Step 3:Writing the above equation in vector form

The left part of the equation \(3{\bf{u}} - 5{\bf{v}} = \left( {\begin{array}{*{20}{c}}0\\0\\0\end{array}} \right) + {\bf{w}}\) is \(3{\bf{u}} - 5{\bf{v}}\).

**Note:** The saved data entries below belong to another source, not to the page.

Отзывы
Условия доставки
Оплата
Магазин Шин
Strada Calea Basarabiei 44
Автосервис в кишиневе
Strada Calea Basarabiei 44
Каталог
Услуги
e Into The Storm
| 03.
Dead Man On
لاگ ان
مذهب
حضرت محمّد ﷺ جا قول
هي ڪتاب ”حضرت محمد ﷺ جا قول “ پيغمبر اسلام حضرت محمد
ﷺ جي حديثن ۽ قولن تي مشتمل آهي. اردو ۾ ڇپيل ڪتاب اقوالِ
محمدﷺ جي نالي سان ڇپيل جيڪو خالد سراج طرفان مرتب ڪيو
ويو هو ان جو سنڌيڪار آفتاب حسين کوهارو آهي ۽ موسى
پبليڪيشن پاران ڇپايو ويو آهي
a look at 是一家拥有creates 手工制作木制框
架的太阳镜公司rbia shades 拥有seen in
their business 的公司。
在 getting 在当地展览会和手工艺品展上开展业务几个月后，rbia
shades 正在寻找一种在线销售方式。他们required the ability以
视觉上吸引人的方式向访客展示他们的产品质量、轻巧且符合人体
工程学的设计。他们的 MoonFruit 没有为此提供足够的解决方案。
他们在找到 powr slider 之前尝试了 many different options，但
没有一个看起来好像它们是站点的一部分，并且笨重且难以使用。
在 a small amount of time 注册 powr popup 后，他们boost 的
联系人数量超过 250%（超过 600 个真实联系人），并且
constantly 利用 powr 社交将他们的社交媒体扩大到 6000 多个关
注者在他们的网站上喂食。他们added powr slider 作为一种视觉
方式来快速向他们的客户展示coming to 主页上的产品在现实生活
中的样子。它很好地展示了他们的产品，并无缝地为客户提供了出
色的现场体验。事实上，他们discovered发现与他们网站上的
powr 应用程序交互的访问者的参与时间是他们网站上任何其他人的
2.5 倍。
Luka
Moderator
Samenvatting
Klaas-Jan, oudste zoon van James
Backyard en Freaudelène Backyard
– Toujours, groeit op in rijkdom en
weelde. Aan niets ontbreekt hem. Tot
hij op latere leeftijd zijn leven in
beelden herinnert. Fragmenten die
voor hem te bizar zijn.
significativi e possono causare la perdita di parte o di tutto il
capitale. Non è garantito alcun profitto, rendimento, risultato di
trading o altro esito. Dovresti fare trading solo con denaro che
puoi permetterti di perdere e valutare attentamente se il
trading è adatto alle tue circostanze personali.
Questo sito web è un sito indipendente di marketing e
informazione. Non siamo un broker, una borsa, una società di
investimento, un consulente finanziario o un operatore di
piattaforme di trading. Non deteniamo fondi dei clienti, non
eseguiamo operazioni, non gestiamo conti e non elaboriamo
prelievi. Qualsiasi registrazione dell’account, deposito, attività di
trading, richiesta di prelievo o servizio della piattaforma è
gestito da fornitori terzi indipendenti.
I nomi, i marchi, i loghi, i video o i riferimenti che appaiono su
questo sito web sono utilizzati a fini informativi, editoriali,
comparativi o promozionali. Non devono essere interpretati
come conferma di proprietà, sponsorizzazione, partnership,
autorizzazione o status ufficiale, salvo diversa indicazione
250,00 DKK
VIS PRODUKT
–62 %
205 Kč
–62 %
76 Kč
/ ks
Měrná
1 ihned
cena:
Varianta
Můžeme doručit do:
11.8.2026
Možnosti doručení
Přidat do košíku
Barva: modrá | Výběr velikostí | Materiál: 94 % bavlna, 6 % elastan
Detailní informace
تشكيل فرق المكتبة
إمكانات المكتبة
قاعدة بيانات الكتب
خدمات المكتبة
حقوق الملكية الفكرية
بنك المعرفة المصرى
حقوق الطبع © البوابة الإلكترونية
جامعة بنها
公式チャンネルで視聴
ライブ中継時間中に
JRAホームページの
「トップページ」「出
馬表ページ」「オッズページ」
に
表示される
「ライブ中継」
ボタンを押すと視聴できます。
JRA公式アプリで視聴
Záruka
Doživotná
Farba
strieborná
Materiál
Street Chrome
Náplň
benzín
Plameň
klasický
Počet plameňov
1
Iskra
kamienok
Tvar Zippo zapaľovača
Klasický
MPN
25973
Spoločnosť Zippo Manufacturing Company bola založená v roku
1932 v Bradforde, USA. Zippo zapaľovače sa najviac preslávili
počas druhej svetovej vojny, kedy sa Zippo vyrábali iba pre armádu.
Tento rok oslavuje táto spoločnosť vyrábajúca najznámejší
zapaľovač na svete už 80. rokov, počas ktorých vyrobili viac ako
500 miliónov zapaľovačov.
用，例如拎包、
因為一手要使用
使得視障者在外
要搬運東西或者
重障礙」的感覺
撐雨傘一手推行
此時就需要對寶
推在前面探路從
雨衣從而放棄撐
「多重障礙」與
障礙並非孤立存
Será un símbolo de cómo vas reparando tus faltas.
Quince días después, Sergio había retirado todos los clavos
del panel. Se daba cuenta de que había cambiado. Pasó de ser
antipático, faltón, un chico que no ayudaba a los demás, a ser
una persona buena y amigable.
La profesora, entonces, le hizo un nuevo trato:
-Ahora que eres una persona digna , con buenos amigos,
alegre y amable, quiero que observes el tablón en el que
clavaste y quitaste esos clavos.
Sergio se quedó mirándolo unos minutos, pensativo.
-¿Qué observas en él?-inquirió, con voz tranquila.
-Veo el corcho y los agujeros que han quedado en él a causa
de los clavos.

Using the matrix-vector product,\(3{\bf{u}} - 5{\bf{v}}\) can be written as shown below:

\(3{\bf{u}} - 5{\bf{v}} = \left( {\begin{array}{*{20}{c}}{\bf{u}}&{\bf{v}}\end{array}} \right)\left( {\begin{array}{*{20}{c}}3\\{ - 5}\end{array}} \right)\)

The equation becomes

\(\begin{array}{c}\left( {\begin{array}{*{20}{c}}{\bf{u}}&{\bf{v}}\end{array}} \right)\left( {\begin{array}{*{20}{c}}3\\{ - 5}\end{array}} \right) = \left( {\begin{array}{*{20}{c}}0\\0\\0\end{array}} \right) + {\bf{w}}\\\left( {\begin{array}{*{20}{c}}{\bf{u}}&{\bf{v}}\end{array}} \right)\left( {\begin{array}{*{20}{c}}3\\{ - 5}\end{array}} \right) = {\bf{w}}.\end{array}\)

Thus, \(\left( {\begin{array}{*{20}{c}}{\bf{u}}&{\bf{v}}\end{array}} \right)\left( {\begin{array}{*{20}{c}}3\\{ - 5}\end{array}} \right) = {\bf{w}}\).

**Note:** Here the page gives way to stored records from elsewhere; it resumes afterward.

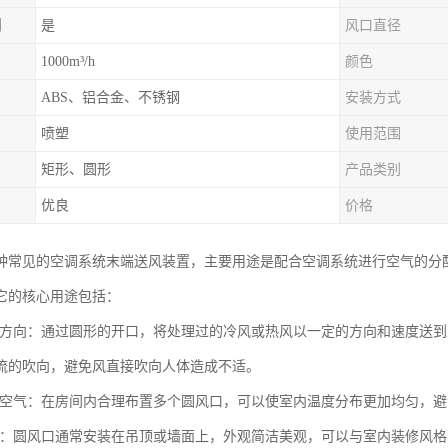
制
是
风口直径
1000m³/h
颜色
ABS、铝合金、不锈钢
安装方式
喷塑
使用范围
矩形、圆形
产品类别
优良
价格
种常见的空调系统末端送风装置，主要用途是配合空调系统进行空气的分
它的核心用途包括：
气流方向：通过圆形的开口，将处理过的冷风或热风以一定的方向和速度送
流的吹向，避免风直接吹向人体造成不适。
分布空气：在房间内合理布置多个圆风口，可以使室内温度分布更加均匀，
作用：圆风口通常安装在吊顶或墙面上，外观简洁美观，可以与室内装修风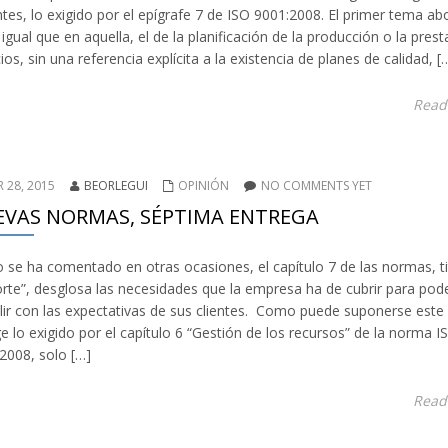
ntes, lo exigido por el epígrafe 7 de ISO 9001:2008. El primer tema a
l igual que en aquella, el de la planificación de la producción o la pres
cios, sin una referencia explícita a la existencia de planes de calidad, [
Read
 28, 2015
BEORLEGUI
OPINIÓN
NO COMMENTS YET
VAS NORMAS, SÉPTIMA ENTREGA
se ha comentado en otras ocasiones, el capítulo 7 de las normas, t
rte”, desglosa las necesidades que la empresa ha de cubrir para pod
ir con las expectativas de sus clientes. Como puede suponerse este 
e lo exigido por el capítulo 6 “Gestión de los recursos” de la norma I
2008, solo […]
Read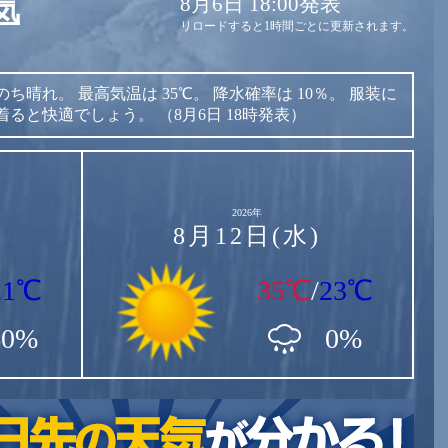
8月6日 18:00発表
気
リロードすると1時間ごとに更新されます。
のち晴れ。
最高気温は
35℃。
降水確率は
10％。
服装に
着ると快適でしょう。
（8月6日 18時発表）
2026年
8月12日(水)
21℃
35℃
/
23℃
60%
0%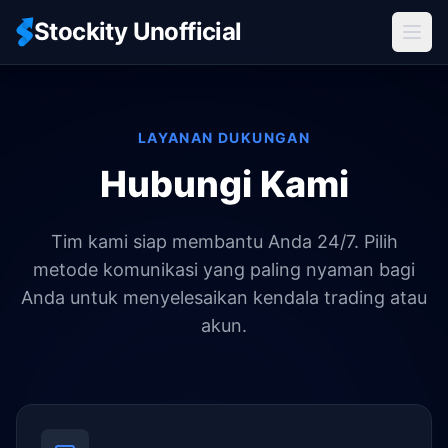
Stockity Unofficial
LAYANAN DUKUNGAN
Hubungi Kami
Tim kami siap membantu Anda 24/7. Pilih
metode komunikasi yang paling nyaman bagi
Anda untuk menyelesaikan kendala trading atau
akun.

Obtaining the values of unknowns

Compare the equation \(\left( {\begin{array}{*{20}{c}}{\bf{u}}&{\bf{v}}\end{array}} \right)\left( {\begin{array}{*{20}{c}}3\\{ - 5}\end{array}} \right) = {\bf{w}}\) with the equation \(\left( {\begin{array}{*{20}{c}}7&3\\2&1\\5&3\end{array}} \right)\left( {\begin{array}{*{20}{c}}{{x_1}}\\{{x_2}}\end{array}} \right) = \left( {\begin{array}{*{20}{c}}6\\1\\0\end{array}} \right)\)to get\({\bf{u}} = \left( {\begin{array}{*{20}{c}}7\\2\\5\end{array}} \right)\), \({\bf{v}} = \left( {\begin{array}{*{20}{c}}3\\1\\3\end{array}} \right)\),and \({\bf{w}} = \left( {\begin{array}{*{20}{c}}6\\1\\0\end{array}} \right)\).

Also, \(\left( {\begin{array}{*{20}{c}}{{x_1}}\\{{x_2}}\end{array}} \right) = \left( {\begin{array}{*{20}{c}}3\\{ - 5}\end{array}} \right)\).

Thus, the required values are\({x_1} = 3\) and \({x_2} = - 5\).